_TASK A_:
According to the blog post below, why is this installment late? Answer in one to three sentences.

_PASSAGE SHOWN_:
Wednesday, January 5, 2011

12/29/10

Holiday travels and shenanigans cause another late one, folks. I actually didn’t even crack the first of these badboys until quarter to midnight Friday night, which, yeah, New Year’s Eve, the wife fell out and I just drank champagne and finally dove into the new stack while the madness all around me built, which, I have to tell you, was just a hell of a way to read the first book. What was it called?

S.H.I.E.L.D. #5—Just as Newton got #3, the elder Richards and Stark men take this one, and, you know, it’s a lot of fun. I wish these creators could just give us a series starring them. But it would not be a monthly, no! Words, pictures, this is nothing less than top drawer work, folks, with a last splash that seems so obvious in hindsight but that gasses up the narrative considerably and will leave us breathless for another eight to ten weeks or so. So, make that last gasp a good one.

(at this point, I paused to toast the new year and then watched this bit from Harpo, which happened to have been playing a few minutes earlier on AMC or some such and, really, isn’t it still one of the finest pieces of musical performance you’ve ever seen or imagined?)

Dataset excerpts

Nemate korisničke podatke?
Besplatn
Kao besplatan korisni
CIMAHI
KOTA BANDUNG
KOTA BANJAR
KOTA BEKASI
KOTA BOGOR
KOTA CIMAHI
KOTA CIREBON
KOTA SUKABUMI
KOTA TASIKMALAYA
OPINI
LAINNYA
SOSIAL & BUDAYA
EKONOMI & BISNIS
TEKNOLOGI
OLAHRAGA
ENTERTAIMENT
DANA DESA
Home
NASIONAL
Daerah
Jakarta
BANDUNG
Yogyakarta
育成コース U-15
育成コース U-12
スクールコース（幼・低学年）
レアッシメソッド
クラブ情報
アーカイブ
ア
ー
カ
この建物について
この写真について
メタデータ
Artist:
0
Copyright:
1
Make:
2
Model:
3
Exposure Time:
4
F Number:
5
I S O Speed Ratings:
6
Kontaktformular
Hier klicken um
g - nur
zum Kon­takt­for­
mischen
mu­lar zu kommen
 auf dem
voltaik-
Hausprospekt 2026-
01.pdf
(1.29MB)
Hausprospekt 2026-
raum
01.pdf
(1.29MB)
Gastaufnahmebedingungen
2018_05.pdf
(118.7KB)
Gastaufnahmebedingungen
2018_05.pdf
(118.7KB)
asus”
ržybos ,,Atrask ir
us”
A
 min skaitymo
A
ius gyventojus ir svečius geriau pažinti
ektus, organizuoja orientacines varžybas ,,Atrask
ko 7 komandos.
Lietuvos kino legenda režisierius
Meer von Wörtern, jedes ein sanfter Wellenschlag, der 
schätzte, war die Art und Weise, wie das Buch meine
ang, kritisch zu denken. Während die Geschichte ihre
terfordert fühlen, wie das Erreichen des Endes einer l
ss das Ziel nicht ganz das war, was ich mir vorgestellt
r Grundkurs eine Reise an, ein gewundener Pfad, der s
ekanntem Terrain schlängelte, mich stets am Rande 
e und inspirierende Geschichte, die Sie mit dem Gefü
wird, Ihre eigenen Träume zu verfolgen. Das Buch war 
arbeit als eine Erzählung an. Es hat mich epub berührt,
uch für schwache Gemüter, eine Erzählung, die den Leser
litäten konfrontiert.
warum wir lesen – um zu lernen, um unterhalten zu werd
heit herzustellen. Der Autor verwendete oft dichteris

_TASK B_:
Echo the listing from its start through the line that contains "wird, Ihre eigenen", including both ends.

_EXERCISE SOLUTION A_:
The installment is late because of holiday travels and shenanigans. The writer did not start reading the new stack until quarter to midnight on Friday night, which was New Year's Eve.

_EXERCISE SOLUTION B_:
Nemate korisničke podatke?
Besplatn
Kao besplatan korisni
CIMAHI
KOTA BANDUNG
KOTA BANJAR
KOTA BEKASI
KOTA BOGOR
KOTA CIMAHI
KOTA CIREBON
KOTA SUKABUMI
KOTA TASIKMALAYA
OPINI
LAINNYA
SOSIAL & BUDAYA
EKONOMI & BISNIS
TEKNOLOGI
OLAHRAGA
ENTERTAIMENT
DANA DESA
Home
NASIONAL
Daerah
Jakarta
BANDUNG
Yogyakarta
育成コース U-15
育成コース U-12
スクールコース（幼・低学年）
レアッシメソッド
クラブ情報
アーカイブ
ア
ー
カ
この建物について
この写真について
メタデータ
Artist:
0
Copyright:
1
Make:
2
Model:
3
Exposure Time:
4
F Number:
5
I S O Speed Ratings:
6
Kontaktformular
Hier klicken um
g - nur
zum Kon­takt­for­
mischen
mu­lar zu kommen
 auf dem
voltaik-
Hausprospekt 2026-
01.pdf
(1.29MB)
Hausprospekt 2026-
raum
01.pdf
(1.29MB)
Gastaufnahmebedingungen
2018_05.pdf
(118.7KB)
Gastaufnahmebedingungen
2018_05.pdf
(118.7KB)
asus”
ržybos ,,Atrask ir
us”
A
 min skaitymo
A
ius gyventojus ir svečius geriau pažinti
ektus, organizuoja orientacines varžybas ,,Atrask
ko 7 komandos.
Lietuvos kino legenda režisierius
Meer von Wörtern, jedes ein sanfter Wellenschlag, der 
schätzte, war die Art und Weise, wie das Buch meine
ang, kritisch zu denken. Während die Geschichte ihre
terfordert fühlen, wie das Erreichen des Endes einer l
ss das Ziel nicht ganz das war, was ich mir vorgestellt
r Grundkurs eine Reise an, ein gewundener Pfad, der s
ekanntem Terrain schlängelte, mich stets am Rande 
e und inspirierende Geschichte, die Sie mit dem Gefü
wird, Ihre eigenen Träume zu verfolgen. Das Buch war 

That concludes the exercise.